Because $a \mid b$, we have $b = ka$ for some integer $k$. Thus $b = (-k)(-a)$ implies $(-a) \mid b$.
Similarly, $-b = (-k)a$ implies $a \mid -b$.
Also, $-b = k(-a)$ implies $(-a) \mid (-b)$.
Q2
Given integers $a, b, c, d$, verify the following:
(a) lf $a \mid b$, then $a \mid bc$.
(b) If $a \mid b$ and $a \mid c$, then $a^2 \mid bc$.
(c) $a \mid b$ if and only if $ac \mid bc$, where $c \neq 0$.
(d) If $a \mid b$ and $c \mid d$, then $ac \mid bd$.
(a)
Because $a \mid b$, $b = ka$ for some integer $k$. Then $bc = kac = (kc)a$ where $kc$ is an integer. Therefore, $a \mid bc$.
(b)
Because $a \mid b$, $b = ka$ for some integer $k$. Because $a \mid c$, $c = ja$ for some integer $j$. Then we have $bc = (ka) \cdot (ja) = (kj)a^2$ where $kj$ is an integer. Therefore, $a^2 \mid bc$.
(c)
$\to$
Because $a \mid b$, $b = ka$ for some integer $k$. Then $bc = kac = k(ac)$. Therefore, $ac \mid bc$.
$ \gets $
Because $ac \mid bc$, $bc = m(ac)$ for some integer $m$. Since $c \neq 0$, we divide both sides by $c$, which is $b = ma$. This implies $a \mid b$.
(d)
Because $a \mid b$ and $c \mid d$, we have $b = ka$ and $d = mc$ for some integer $k$ and $m$. By multiplying $b$ and $c$, we have $bd = (ka) \cdot (mc) = (km) \ cdot (ac)$ where $kc$ is an integer. Therefore, $ac \mid bd$.
Q3
Prove or disprove: If $a \mid (b + c)$, then either $a \mid b$ or $a \mid c$.
Let $a = 3$, $b = 5$ and $c = 7$. We know $3 \mid (5 + 7) = 12$ but $3 \not \mid 5$ and $3 \not \mid 7$. Therefore, we disproved the statement.
Q4
For $n \geq 1$, use mathematical induction to establish each of the following divisibility statements:
(a) $8 \mid 5^{2n} + 7$. [Hint: $5^{2(k+1)} + 7 = 5^{2}(5^{2k} + 7) + (7 - 5^{2} \cdot 7)$.]
(b) $15 \mid 2^{4n} - 1$.

○ ○ ○

#### Brief A:
In the divisibility exercises, what values of a, b, and c does the counterexample in Q3 use?

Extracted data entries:
○ ○ ○

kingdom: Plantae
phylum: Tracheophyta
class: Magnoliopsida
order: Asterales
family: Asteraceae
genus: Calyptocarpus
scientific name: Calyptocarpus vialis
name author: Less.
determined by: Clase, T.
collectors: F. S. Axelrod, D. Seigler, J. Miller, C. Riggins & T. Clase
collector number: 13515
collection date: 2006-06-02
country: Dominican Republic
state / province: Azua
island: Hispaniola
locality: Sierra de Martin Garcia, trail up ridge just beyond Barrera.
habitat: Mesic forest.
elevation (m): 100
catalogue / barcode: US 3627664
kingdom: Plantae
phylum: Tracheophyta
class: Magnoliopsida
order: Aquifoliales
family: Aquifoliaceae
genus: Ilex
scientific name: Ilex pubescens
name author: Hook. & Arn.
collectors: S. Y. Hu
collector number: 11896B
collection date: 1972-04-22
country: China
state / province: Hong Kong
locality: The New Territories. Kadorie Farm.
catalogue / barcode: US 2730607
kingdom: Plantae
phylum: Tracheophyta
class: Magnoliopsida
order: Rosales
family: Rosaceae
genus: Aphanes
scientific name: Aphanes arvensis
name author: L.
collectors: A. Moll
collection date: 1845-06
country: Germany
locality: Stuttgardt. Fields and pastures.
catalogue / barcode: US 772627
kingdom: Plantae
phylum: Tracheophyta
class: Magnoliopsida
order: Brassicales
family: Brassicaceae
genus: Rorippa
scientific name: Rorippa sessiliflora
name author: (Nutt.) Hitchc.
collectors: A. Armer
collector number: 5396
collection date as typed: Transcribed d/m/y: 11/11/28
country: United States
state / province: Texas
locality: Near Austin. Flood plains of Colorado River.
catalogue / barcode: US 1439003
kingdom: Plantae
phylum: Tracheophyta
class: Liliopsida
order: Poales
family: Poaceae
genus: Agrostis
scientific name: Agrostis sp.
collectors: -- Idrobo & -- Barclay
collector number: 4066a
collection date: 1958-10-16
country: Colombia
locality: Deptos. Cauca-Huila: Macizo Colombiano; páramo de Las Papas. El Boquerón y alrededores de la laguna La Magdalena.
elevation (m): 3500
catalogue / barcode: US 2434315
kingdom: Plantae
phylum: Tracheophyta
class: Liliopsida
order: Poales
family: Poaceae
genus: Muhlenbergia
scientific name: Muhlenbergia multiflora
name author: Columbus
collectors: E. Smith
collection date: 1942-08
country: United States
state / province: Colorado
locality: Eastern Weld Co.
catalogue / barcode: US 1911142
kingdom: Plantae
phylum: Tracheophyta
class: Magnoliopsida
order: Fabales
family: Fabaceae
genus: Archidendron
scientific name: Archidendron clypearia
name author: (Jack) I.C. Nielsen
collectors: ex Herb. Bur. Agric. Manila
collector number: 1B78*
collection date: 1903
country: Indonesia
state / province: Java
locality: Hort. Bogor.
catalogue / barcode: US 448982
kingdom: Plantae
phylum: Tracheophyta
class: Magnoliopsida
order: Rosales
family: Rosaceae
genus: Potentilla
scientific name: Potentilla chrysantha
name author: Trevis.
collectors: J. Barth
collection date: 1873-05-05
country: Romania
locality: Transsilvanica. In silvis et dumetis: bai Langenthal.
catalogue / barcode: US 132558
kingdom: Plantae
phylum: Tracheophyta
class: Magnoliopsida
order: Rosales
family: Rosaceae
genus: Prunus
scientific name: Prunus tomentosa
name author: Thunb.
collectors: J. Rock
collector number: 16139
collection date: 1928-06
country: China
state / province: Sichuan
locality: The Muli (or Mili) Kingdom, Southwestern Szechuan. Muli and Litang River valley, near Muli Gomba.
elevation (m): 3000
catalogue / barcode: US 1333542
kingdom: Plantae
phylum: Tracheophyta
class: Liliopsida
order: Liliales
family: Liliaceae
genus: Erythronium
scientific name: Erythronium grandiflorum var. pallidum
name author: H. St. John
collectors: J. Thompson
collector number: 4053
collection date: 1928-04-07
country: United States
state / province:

○ ○ ○

#### Brief B:
From the entries, copy out the lines verbatim, starting with the line that contains "genus: Prunus" and continuing through the end of the entries.

#### Written answer A:
a = 3, b = 5, and c = 7.

#### Written answer B:
genus: Prunus
scientific name: Prunus tomentosa
name author: Thunb.
collectors: J. Rock
collector number: 16139
collection date: 1928-06
country: China
state / province: Sichuan
locality: The Muli (or Mili) Kingdom, Southwestern Szechuan. Muli and Litang River valley, near Muli Gomba.
elevation (m): 3000
catalogue / barcode: US 1333542
kingdom: Plantae
phylum: Tracheophyta
class: Liliopsida
order: Liliales
family: Liliaceae
genus: Erythronium
scientific name: Erythronium grandiflorum var. pallidum
name author: H. St. John
collectors: J. Thompson
collector number: 4053
collection date: 1928-04-07
country: United States
state / province:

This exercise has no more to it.